*** THE DATA ***

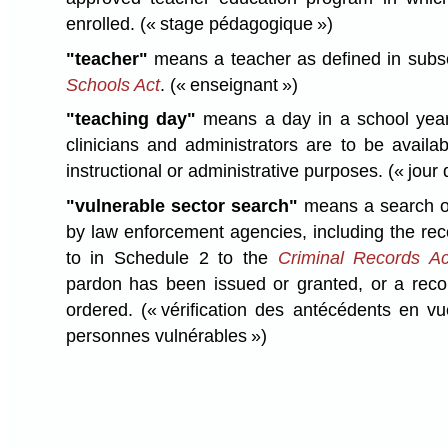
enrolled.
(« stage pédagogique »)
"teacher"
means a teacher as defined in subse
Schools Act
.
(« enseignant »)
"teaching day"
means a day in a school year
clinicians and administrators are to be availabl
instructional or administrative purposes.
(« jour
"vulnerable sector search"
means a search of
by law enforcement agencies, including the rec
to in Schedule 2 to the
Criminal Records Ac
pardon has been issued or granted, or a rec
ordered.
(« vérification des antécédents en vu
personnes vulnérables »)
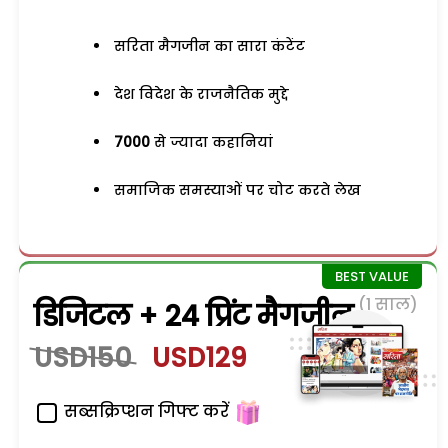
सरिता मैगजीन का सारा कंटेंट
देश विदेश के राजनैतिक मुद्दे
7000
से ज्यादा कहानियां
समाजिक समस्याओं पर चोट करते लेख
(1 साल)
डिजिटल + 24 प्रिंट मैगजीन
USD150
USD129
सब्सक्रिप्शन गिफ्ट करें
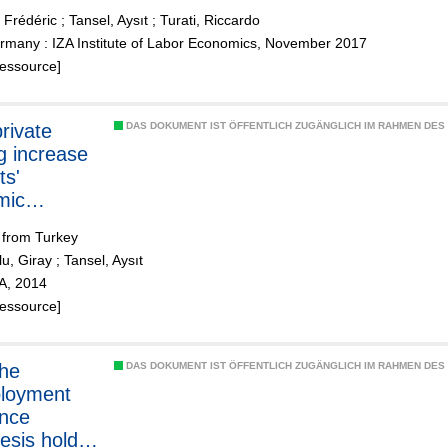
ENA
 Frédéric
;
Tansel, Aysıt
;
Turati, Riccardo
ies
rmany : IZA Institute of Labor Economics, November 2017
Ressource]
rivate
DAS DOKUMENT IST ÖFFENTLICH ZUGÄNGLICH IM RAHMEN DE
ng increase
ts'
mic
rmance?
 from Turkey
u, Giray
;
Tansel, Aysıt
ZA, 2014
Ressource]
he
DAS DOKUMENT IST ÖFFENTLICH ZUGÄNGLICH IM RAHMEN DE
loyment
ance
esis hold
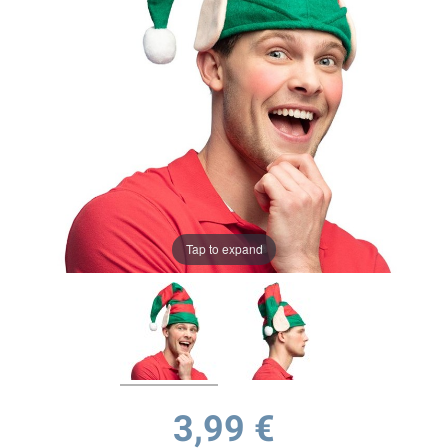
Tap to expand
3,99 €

***
*** THE DATA ***

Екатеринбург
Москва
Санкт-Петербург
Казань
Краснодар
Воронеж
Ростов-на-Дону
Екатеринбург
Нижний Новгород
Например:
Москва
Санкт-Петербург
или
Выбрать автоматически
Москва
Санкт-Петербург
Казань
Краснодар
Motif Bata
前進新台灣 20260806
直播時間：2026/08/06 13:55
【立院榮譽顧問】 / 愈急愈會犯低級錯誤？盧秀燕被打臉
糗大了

***

Return the entries from the line with "सरिता मैगजीन का सारा कंटेंट" to the line with "सब्सक्रिप्शन गिफ्ट करें" without any changes.

EXERCISE RESPONSE:
सरिता मैगजीन का सारा कंटेंट
देश विदेश के राजनैतिक मुद्दे
7000
से ज्यादा कहानियां
समाजिक समस्याओं पर चोट करते लेख
(1 साल)
डिजिटल + 24 प्रिंट मैगजीन
USD150
USD129
सब्सक्रिप्शन गिफ्ट करें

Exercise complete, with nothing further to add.